By the way, I also get a lot of insight and stuff from wandering around on the streets of cities and in nature and from listening to people wherever I go … just didn’t want to let those essential influences slide by

I like to believe that the stuff I have written about wirearchy and its eventual impacts on traditional hierarchy, leadership and management has solid grounding in the research and reflection of many of these well-known thinkers.  And if my knowledgeable friends suggest that Gary Hamel is writing about the implications of wirearchy, who am I to argue with them ?

For the record, I think that much of the necessary components for future management are addressed in many of the adult and organizational development approaches and methods in practice today.  I also believe that these will benefit greatly from an acceptance and understanding that interlinked online networks of communications and information and knowledge sharing and construction, combined with an acceptance and understanding that this environment will change the basic nature of traditional position-and-status based hierarchy.

The key point for leaders and managers, I think, is that it is now possible to choose and implement the appropriate or "best-fit" structure for addressing and accomplishing objectives .. but the rub is that you have to know that, and have the freedom to do so.  It’s yesterday’s management processes and practices, seeking to effect control from outmoded assumptions about talent and interaction / collaboration, that leave many well-intentioned managers and leaders frustrated, twisting in the electronic wind.  As for unintelligent and / or lazy or fearful managers and leaders, I haven’t much to say.  It’s a more demanding environment and world today and for the foreseeable future

I am not going to get into here the adequacy or sufficiency, or not, of what I call "late-stage capitalism", and whether it will be useful for the world to rein in rampant corporatism (see John Ralston Saul’s under-appreciated The Unconscious Civilization for a comprehensive treatment of that subject).  The world as we know it or even as we want it will still need organizations and those organization will still need leadership and management.

→ About this exercise: Could you reproduce, word for word, the part of the passage on wirearchy that begins at "For the record, I" and stops after "position-and-status based hierarchy."?

→ Source data:
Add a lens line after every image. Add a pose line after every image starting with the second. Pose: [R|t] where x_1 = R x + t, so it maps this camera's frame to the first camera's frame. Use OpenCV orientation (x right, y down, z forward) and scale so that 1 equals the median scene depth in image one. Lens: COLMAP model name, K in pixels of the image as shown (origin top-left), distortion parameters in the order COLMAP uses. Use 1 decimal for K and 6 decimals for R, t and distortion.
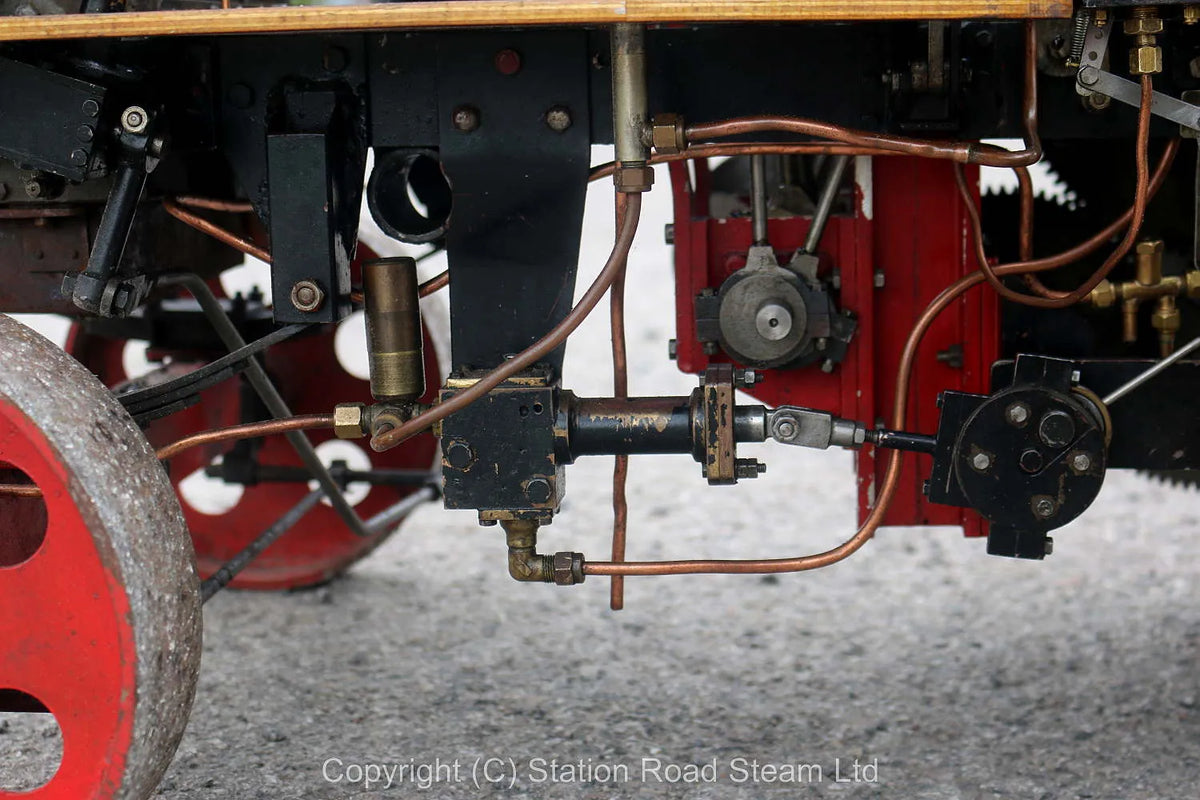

→ Output for this task:
For the record, I think that much of the necessary components for future management are addressed in many of the adult and organizational development approaches and methods in practice today.  I also believe that these will benefit greatly from an acceptance and understanding that interlinked online networks of communications and information and knowledge sharing and construction, combined with an acceptance and understanding that this environment will change the basic nature of traditional position-and-status based hierarchy.